- Your task: The entries are to be returned exactly, with images left out.

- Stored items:
* * * * *

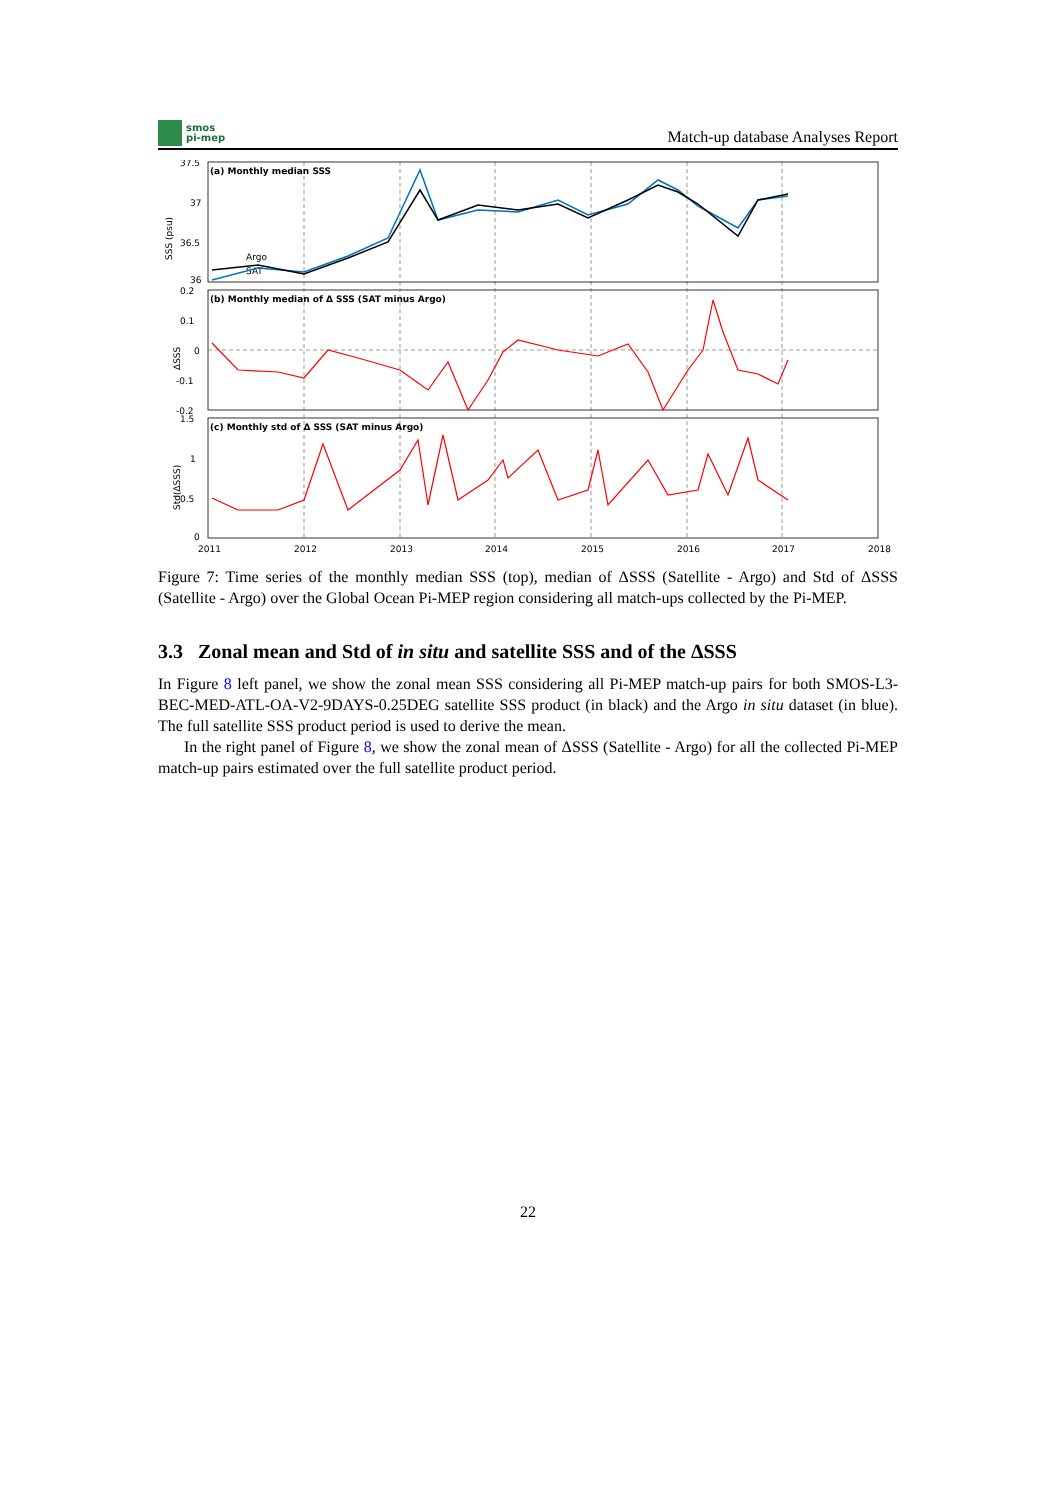smos
pi-mep
Match-up database Analyses Report
(a) Monthly median SSS
(b) Monthly median of Δ SSS (SAT minus Argo)
(c) Monthly std of Δ SSS (SAT minus Argo)
37.5
37
36.5
36
Argo
SAT
0.2
0.1
0
-0.1
-0.2
1.5
1
0.5
0
2011
2012
2013
2014
2015
2016
2017
2018
SSS (psu)
ΔSSS
Std(ΔSSS)
Figure 7: Time series of the monthly median SSS (top), median of ΔSSS (Satellite - Argo) and Std of ΔSSS (Satellite - Argo) over the Global Ocean Pi-MEP region considering all match-ups collected by the Pi-MEP.
3.3 Zonal mean and Std of in situ and satellite SSS and of the ΔSSS
In Figure 8 left panel, we show the zonal mean SSS considering all Pi-MEP match-up pairs for both SMOS-L3-BEC-MED-ATL-OA-V2-9DAYS-0.25DEG satellite SSS product (in black) and the Argo in situ dataset (in blue). The full satellite SSS product period is used to derive the mean.
In the right panel of Figure 8, we show the zonal mean of ΔSSS (Satellite - Argo) for all the collected Pi-MEP match-up pairs estimated over the full satellite product period.
22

* * * * *

- Problem solution:
smos
pi-mep
Match-up database Analyses Report
(a) Monthly median SSS
(b) Monthly median of Δ SSS (SAT minus Argo)
(c) Monthly std of Δ SSS (SAT minus Argo)
37.5
37
36.5
36
Argo
SAT
0.2
0.1
0
-0.1
-0.2
1.5
1
0.5
0
2011
2012
2013
2014
2015
2016
2017
2018
SSS (psu)
ΔSSS
Std(ΔSSS)
Figure 7: Time series of the monthly median SSS (top), median of ΔSSS (Satellite - Argo) and Std of ΔSSS (Satellite - Argo) over the Global Ocean Pi-MEP region considering all match-ups collected by the Pi-MEP.
3.3 Zonal mean and Std of in situ and satellite SSS and of the ΔSSS
In Figure 8 left panel, we show the zonal mean SSS considering all Pi-MEP match-up pairs for both SMOS-L3-BEC-MED-ATL-OA-V2-9DAYS-0.25DEG satellite SSS product (in black) and the Argo in situ dataset (in blue). The full satellite SSS product period is used to derive the mean.
In the right panel of Figure 8, we show the zonal mean of ΔSSS (Satellite - Argo) for all the collected Pi-MEP match-up pairs estimated over the full satellite product period.
22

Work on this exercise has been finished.